It has been said by those who understand how numbers can be used as propaganda that there are lies, there are damned lies, and there are statistics.
On Monday, the White House released a batch of statistics.
Actually, 50 sets of numbers, one for each state, were released by President Barack Obama's administration. The press releases purport to outline the effects on each state of federal spending cuts that will kick in Friday through the "sequester" process, unless Obama and Congress agree to a deal to prevent it.
Obama's goal is to provoke anger against conservative lawmakers he claims are blocking agreement on such a deal. His hidden agenda is to pressure them into accepting massive new tax increases, coming on the heels of others approved in December.

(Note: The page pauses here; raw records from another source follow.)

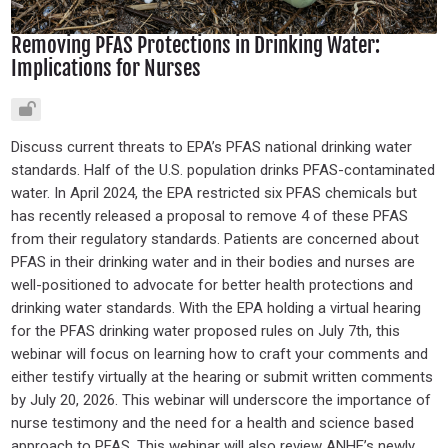
Removing PFAS Protections in Drinking Water:
Implications for Nurses
Discuss current threats to EPA’s PFAS national drinking water
standards. Half of the U.S. population drinks PFAS-contaminated
water. In April 2024, the EPA restricted six PFAS chemicals but
has recently released a proposal to remove 4 of these PFAS
from their regulatory standards. Patients are concerned about
PFAS in their drinking water and in their bodies and nurses are
well-positioned to advocate for better health protections and
drinking water standards. With the EPA holding a virtual hearing
for the PFAS drinking water proposed rules on July 7th, this
webinar will focus on learning how to craft your comments and
either testify virtually at the hearing or submit written comments
by July 20, 2026. This webinar will underscore the importance of
nurse testimony and the need for a health and science based
approach to PFAS. This webinar will also review ANHE’s newly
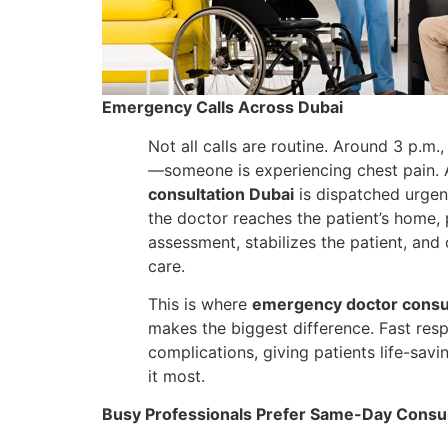
Emergency Calls Across Dubai
Not all calls are routine. Around 3 p.m., 
—someone is experiencing chest pain.
consultation Dubai
is dispatched urgent
the doctor reaches the patient’s home,
assessment, stabilizes the patient, and
care.
This is where
emergency doctor consul
makes the biggest difference. Fast res
complications, giving patients life-sav
it most.
Busy Professionals Prefer Same-Day Consul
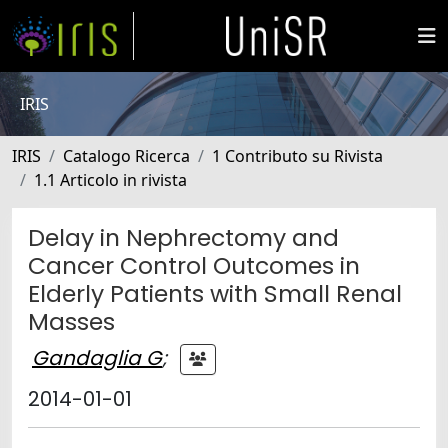
IRIS
IRIS
Catalogo Ricerca
1 Contributo su Rivista
1.1 Articolo in rivista
Delay in Nephrectomy and
Cancer Control Outcomes in
Elderly Patients with Small Renal
Masses
Gandaglia G
;
2014-01-01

But many of the administration's numbers are, to be blunt, fishy.
Take the West Virginia report, for example. If the sequester kicks in, the White House maintains, the state would lose $247,000 for job search assistance, referral and placement.
Why, about 9,230 people would be affected, according to the report.

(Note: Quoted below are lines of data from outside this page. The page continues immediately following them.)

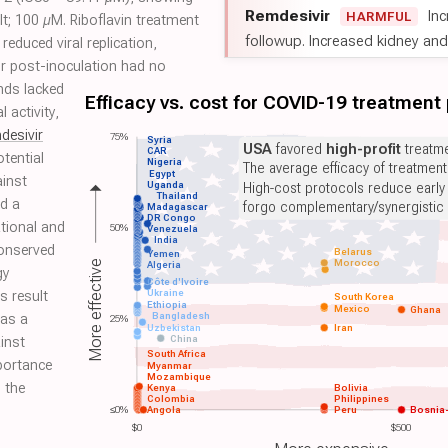
Remdesivir
Inc
HARMFUL
lt; 100 µM. Riboflavin treatment
followup. Increased kidney and l
 reduced viral replication,
or post-inoculation had no
nds lacked
Efficacy vs. cost for COVID-19 treatment
l activity,
desivir
75%
Syria
USA
favored
high-profit
treatme
CAR
otential
Nigeria
The average efficacy of treatmen
Egypt
ainst
Uganda
High-cost protocols reduce early
Thailand
d a
forgo complementary/synergistic 
Madagascar
DR Congo
tional and
50%
Venezuela
India
conserved
Belarus
Yemen
Morocco
More effective
Algeria
gy
Côte d'Ivoire
Ukraine
s result
South Korea
Ethiopia
Mexico
Ghana
Bangladesh
 as a
25%
Uzbekistan
Iran
China
inst
South Africa
portance
Myanmar
Mozambique
n the
Kenya
Bolivia
Colombia
Philippines
≤0%
Angola
Peru
Bosnia
$0
$500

Clearly, those who see the number are supposed to infer it means 9,230 people will be deprived of help finding jobs. But do the math. It works out to less than $27 for each of those 9,230 people - just about enough to cover mailing each of them a booklet of helpful hints for job seekers.
No doubt other numbers of people affected by the sequester have been doctored similarly. If Obama wants to touch off a scare campaign - and if history is any guide, he does - he will have to do a more convincing job than that.